TJC Ainda defendo esse meu trio peculiar (a ligação entre Ensor e Bruegel não poderia ser mais clara, e em Platonov parece que estamos a vaguear por uma paisagem retirada de O Dia Sombrio ou de O Triunfo da Morte de Bruegel). Acho que aquilo que torna estes artistas uma referência necessária para o presente é o facto de partilharem um sentido do terrível que é a sociedade burguesa… e do quão terrível é a sua desintegração no caos e na conformidade (uma conformidade coerciva) de forma interligada. Precisamos, seguramente, de uma política (e de uma arte) que encontre um registo para descrever e denunciar a ordem presente. Não creio que chegaremos lá «modernizando» simplesmente os nossos lugares-comuns sobre o capitalismo, a NATO, o nacionalismo, a economia de guerra permanente, etc. Creio que estes vectores da política já estão gastos. Ou então são obviamente desajustados por si mesmos — não são convincentes, são abstractos, obsoletos ou estão contaminados pelo dogma. Se a oposição da esquerda ao presente quiser relacionar-se com as massas de pessoas neste mundo no rescaldo da classe e da consciência de classe, terá de se focar no carácter da nossa vida quotidiana. A pobreza da sociedade do espectáculo: é esse o elo mais fraco na nossa panóplia de opressões. É o empobrecimento da vida a que nos encontramos sujeitos, todos nós (especialmente os super-ricos… mas eles que se danem!), é a caricatura das possibilidades humanas que nos são dadas e com as quais temos de viver, não se trata apenas da diminuição dos nossos «padrões de vida».
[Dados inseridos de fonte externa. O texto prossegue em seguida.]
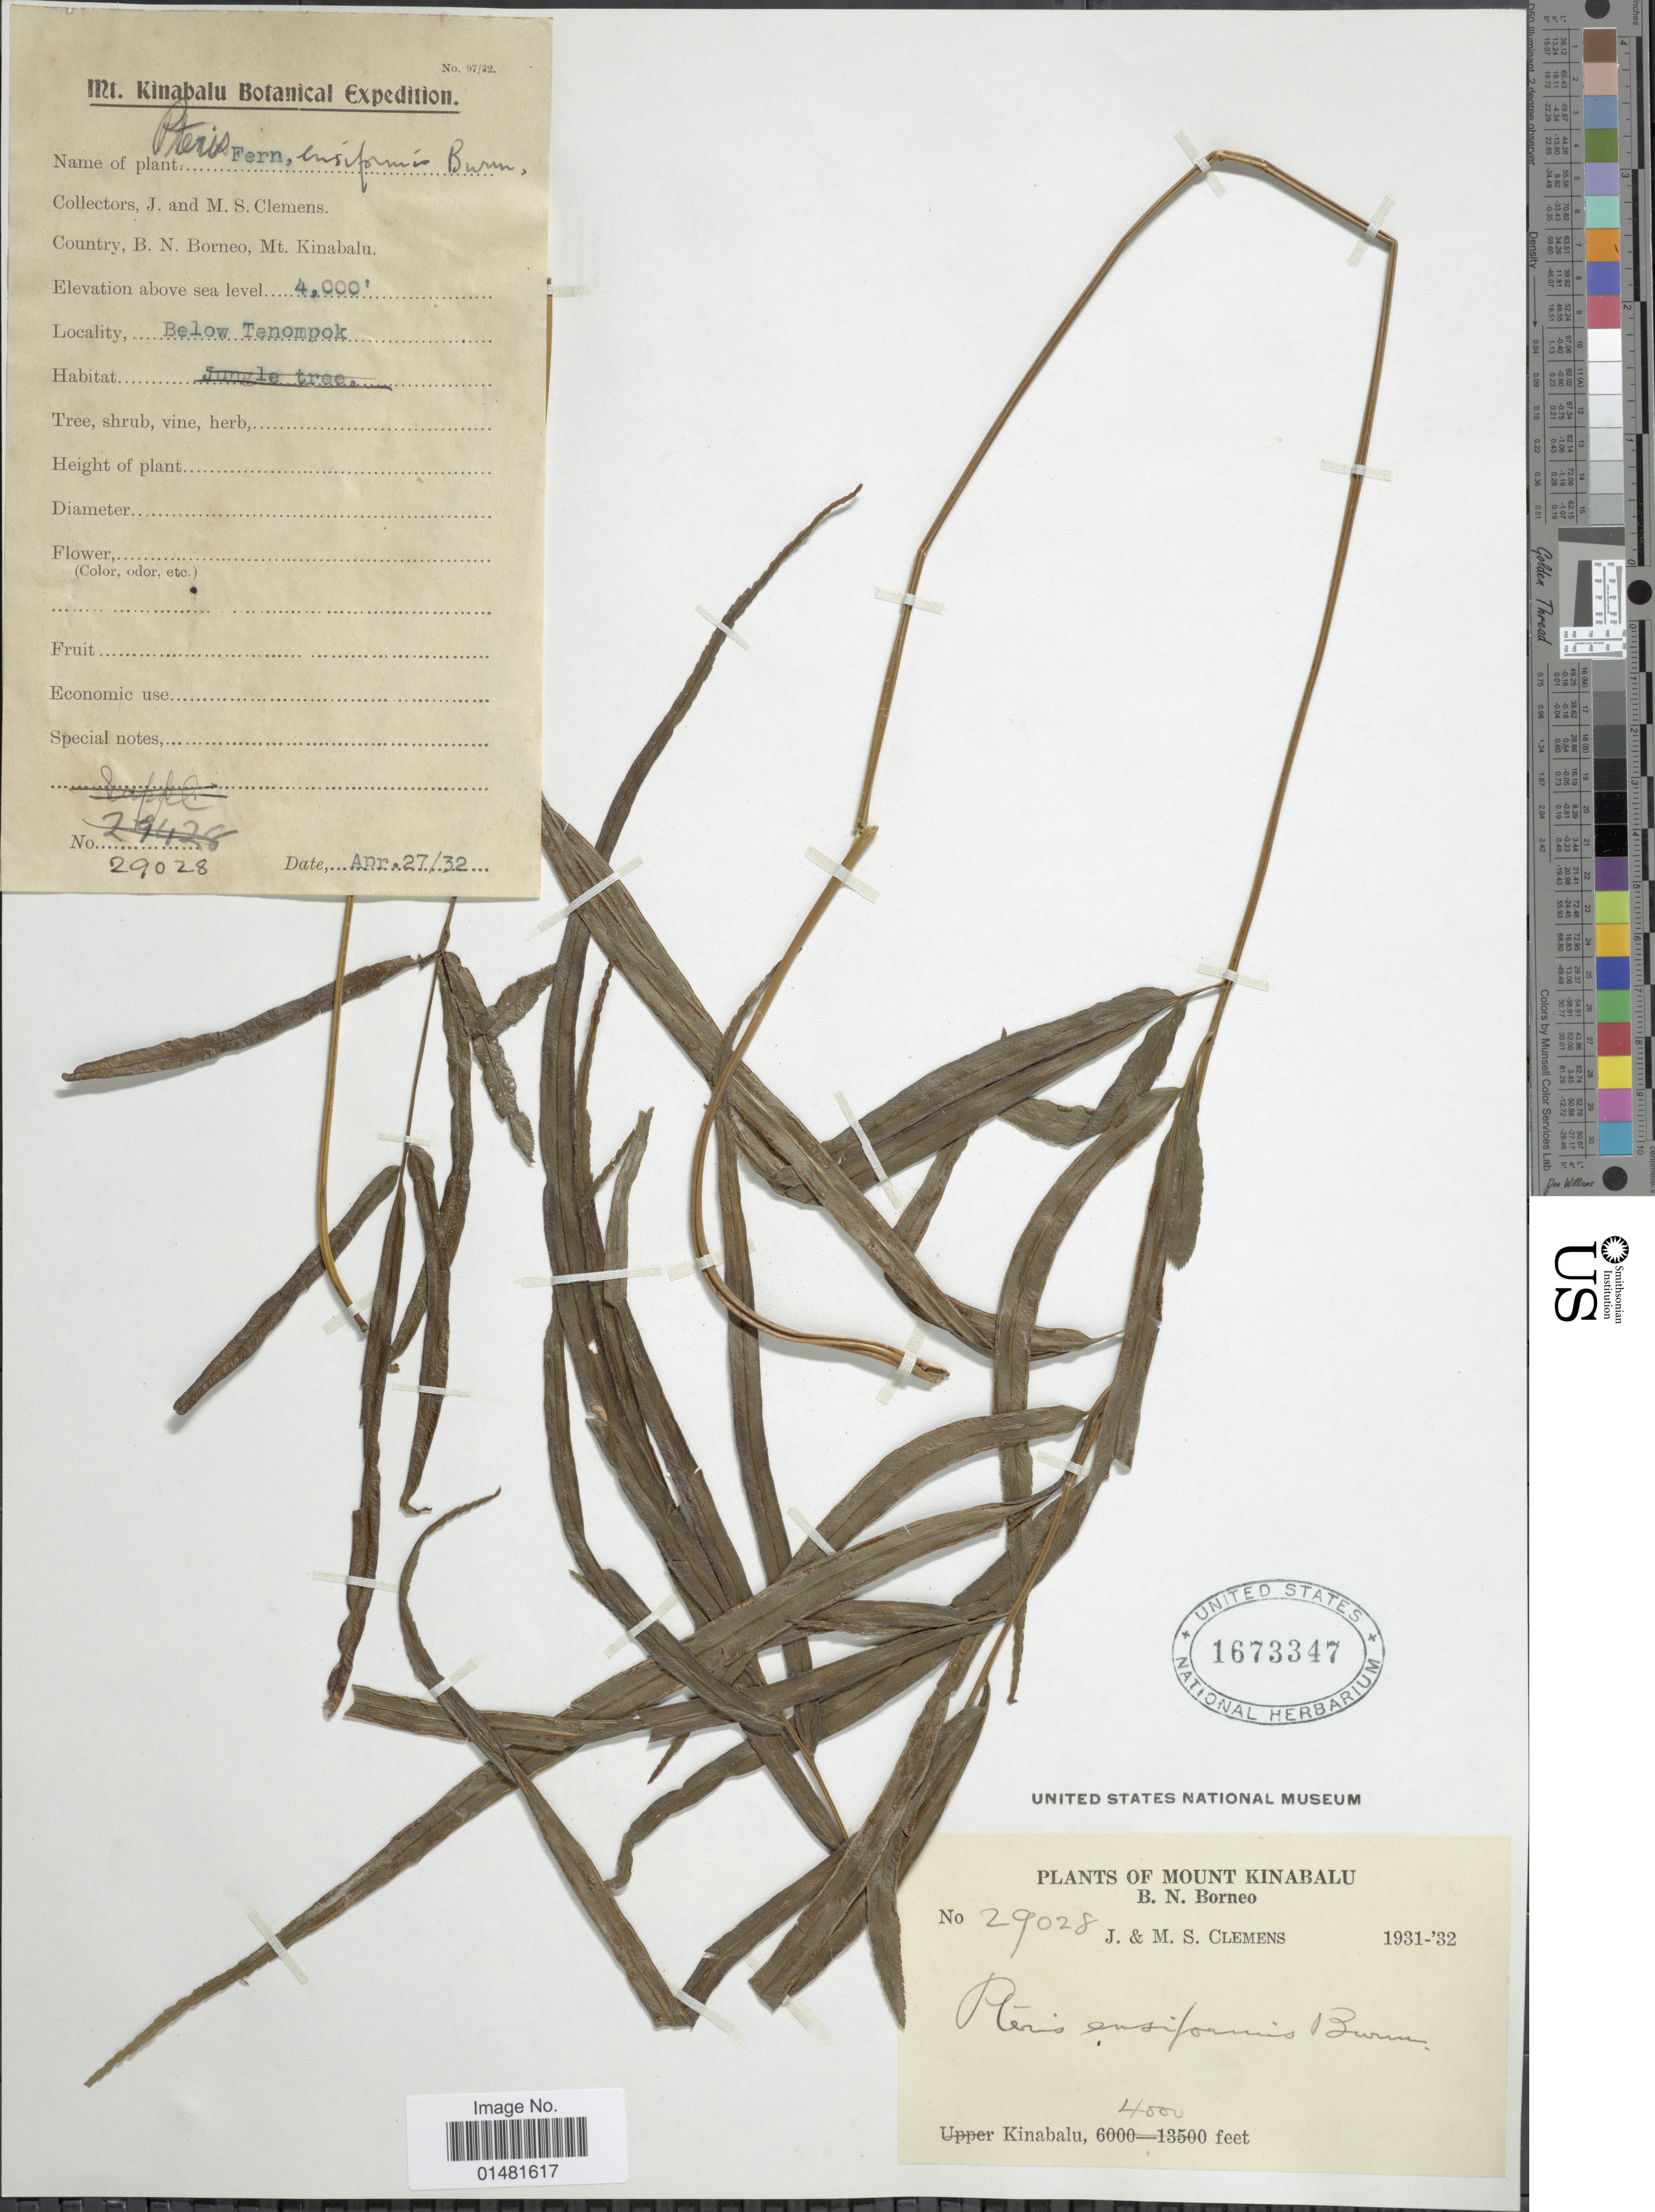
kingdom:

"O presente não reconhecerá a sua agonia até chegar a um acordo com esse passado que imagina já ter ultrapassado."

James Ensor, The Temptation of Saint Anthony [A tentação de Santo António], 1887 © Fotografia: Scala, Florença / Art Resource, Nova Iorque / The Art Institute of Chicago, Chicago
ADR Um sentimento do trágico parece ter tomado conta do seu trabalho recente. No seu livro sobre Picasso, considera que talvez hoje nos viremos para a Guernica com certa nostalgia, para ter acesso ao sofrimento e horror numa escala que desconhecemos. Mas não estará isso a mudar, com o colapso da chamada ordem mundial liberal do pós-guerra? O que pode significar este sentimento do trágico hoje em dia?
TJC Acho que a minha reflexão anterior também se prende com esta questão. Julgo que tem razão quando diz que estamos a entrar numa nova desordem mundial. A resposta de quase todo o mundo à guerra em Gaza (com excepção dos EUA e dos seus lambe-botas) é sinal disso. Aquilo que a hegemonia norte-americana sempre envolveu tornou-se agora visível e «inaceitável» (excepto pelos milionários do American Israel Public Affairs Committee no Congresso norte-americano). Existe um sentimento de horror e de descrença palpável. O mistério da crueldade humana, da hubris e do engano próprio tem-se revelado, dia após dia, ano após ano, despojado das suas habituais máscaras e desculpas. A tragédia (o modo, a estrutura) foi um dos meios que herdámos para tirar as medidas de uma tal atrocidade. Claro que, por si só, o sentimento trágico não leva a, nem fornece, qualquer modelo de resposta política aos horrores do mundo. Mas parece-me uma necessidade preliminar para se fundar tal política. O facto de a esquerda evitar a tonalidade trágica — com a sua tendência para derivar numa forma qualquer de optimismo tecnológico ou para encolher os ombros face aos horrores do seu próprio passado (terror, totalitarismo, Estaline, Mao) como uma «aberração», mesmo que lamentável, no caminho do progresso — deixa-a, a meu ver, impotente face a Xi Jinping. Ou mesmo a Trump, essa personagem saída de Aristófanes.